Civil Law and Common Law have the same principle of Proportionality of Punishment, Sanctions

(fines, imprisonment or death penalty) must be deserved and fair. The penalty used depends on the

severity of the committed act. Civil Law countries Constitutions protect people of disproportionate or

excessive punishments.

Criminal Law establish the term of the imprisonment or the amount of penalty that may be applied.

MITIGATING AND AGRAVATING CIRCUMSTANCES

The punishment is limited to the circumstances in which is committed, Civil Law judges are obligated

to consider the aggravating and mitigating circumstances in order to punish the defendant. The severity

of the punishment is in relation with the aggravating or mitigating circumstances,that are almost the

same in Common Law and Civil Law systems.
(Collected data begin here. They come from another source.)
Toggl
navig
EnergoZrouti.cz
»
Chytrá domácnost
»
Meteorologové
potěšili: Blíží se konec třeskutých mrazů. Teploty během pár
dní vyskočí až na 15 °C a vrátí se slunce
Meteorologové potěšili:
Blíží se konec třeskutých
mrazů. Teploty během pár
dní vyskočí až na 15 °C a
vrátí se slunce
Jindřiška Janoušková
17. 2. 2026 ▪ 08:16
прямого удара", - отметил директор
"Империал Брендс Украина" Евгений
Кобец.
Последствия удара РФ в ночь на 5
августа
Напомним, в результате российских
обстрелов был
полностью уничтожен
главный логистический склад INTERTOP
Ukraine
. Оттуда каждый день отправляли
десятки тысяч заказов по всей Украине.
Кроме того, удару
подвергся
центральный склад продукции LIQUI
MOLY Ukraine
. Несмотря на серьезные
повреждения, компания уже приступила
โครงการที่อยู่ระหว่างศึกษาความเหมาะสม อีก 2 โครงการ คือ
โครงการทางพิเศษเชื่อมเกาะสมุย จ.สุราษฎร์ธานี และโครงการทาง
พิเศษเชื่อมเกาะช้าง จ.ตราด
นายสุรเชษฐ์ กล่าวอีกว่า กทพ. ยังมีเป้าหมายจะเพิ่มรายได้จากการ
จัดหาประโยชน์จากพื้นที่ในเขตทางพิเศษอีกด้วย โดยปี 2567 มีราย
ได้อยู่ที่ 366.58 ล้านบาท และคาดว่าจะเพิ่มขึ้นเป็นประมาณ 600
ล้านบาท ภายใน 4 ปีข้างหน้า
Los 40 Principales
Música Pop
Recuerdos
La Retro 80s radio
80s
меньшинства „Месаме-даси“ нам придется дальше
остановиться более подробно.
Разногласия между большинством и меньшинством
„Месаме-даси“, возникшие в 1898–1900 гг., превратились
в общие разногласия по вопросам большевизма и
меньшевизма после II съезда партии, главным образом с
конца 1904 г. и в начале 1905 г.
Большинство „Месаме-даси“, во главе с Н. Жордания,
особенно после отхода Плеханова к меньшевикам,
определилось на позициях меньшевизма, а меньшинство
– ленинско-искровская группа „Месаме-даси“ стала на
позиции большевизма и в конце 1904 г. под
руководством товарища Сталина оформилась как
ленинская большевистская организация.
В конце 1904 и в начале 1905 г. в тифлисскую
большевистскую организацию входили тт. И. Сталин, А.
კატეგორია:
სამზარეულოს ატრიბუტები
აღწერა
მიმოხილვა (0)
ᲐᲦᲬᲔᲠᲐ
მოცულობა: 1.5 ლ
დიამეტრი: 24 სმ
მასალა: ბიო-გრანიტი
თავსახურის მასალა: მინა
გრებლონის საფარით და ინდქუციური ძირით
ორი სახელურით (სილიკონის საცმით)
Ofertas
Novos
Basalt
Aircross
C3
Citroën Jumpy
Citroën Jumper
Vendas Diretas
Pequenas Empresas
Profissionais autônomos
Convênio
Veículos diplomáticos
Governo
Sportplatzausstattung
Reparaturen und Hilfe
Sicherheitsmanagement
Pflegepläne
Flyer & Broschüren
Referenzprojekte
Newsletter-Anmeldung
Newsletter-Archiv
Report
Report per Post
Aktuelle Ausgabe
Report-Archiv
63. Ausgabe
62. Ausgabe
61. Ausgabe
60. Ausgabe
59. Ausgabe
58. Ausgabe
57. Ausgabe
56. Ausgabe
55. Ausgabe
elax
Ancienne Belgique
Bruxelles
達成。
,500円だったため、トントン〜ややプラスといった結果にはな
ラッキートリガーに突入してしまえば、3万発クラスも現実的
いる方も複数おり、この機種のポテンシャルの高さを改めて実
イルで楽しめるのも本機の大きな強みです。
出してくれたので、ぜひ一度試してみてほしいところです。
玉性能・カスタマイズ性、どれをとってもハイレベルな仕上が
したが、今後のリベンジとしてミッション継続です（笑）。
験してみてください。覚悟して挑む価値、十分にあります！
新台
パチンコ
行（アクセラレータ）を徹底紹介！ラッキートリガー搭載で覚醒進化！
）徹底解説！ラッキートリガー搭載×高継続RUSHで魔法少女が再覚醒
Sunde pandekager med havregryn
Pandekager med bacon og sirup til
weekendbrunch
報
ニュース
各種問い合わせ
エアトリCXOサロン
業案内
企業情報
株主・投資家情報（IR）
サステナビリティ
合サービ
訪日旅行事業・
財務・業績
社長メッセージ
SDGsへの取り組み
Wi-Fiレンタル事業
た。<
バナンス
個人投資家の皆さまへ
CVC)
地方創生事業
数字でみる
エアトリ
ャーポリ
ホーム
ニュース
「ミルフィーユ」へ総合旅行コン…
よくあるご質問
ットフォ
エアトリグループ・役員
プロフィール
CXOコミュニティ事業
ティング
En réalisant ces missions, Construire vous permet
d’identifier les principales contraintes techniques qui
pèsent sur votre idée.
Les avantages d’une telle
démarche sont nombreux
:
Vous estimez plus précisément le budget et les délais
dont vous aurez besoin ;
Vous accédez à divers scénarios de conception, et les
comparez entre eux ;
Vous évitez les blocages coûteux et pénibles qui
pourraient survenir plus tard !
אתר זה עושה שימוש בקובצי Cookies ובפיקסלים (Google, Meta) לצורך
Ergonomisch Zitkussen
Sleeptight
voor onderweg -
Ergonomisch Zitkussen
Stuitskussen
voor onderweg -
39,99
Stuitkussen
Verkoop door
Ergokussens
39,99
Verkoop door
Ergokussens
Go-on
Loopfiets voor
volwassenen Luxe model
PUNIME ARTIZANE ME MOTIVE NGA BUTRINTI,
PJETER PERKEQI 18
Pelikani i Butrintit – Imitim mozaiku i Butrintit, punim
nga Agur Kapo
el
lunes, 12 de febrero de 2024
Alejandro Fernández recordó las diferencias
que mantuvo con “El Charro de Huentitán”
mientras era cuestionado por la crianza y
CLEMENCY ON DEATH PUNISHMENT

In Civil Law systems those who have been sentenced to death penalty have the right to request the

pardon of the president. No one can be executed if the pardon has not been denied.

DIFFERENCES

DEATH PENALTY IN CRIMES DIFFERENT THAN MURDER

Some crimes different than murder can be punished with death penalty in Civil Law system countries,

for example in Guatemala crimes like kidnapping, rape of a juvenile, forced disappearance are

punished with death penalty.

PEOPLE WHO CAN NOT BE SENTECED TO DEATH PENALTY

In Civil Law system countries, the capital punishment cannot be applied to certain people like: woman,

elderly, for political reason. In the United States woman can be sentenced to death penalty.

ABOLISIONIST TREND

Almost every Civil Law System countries have struck down death penalty.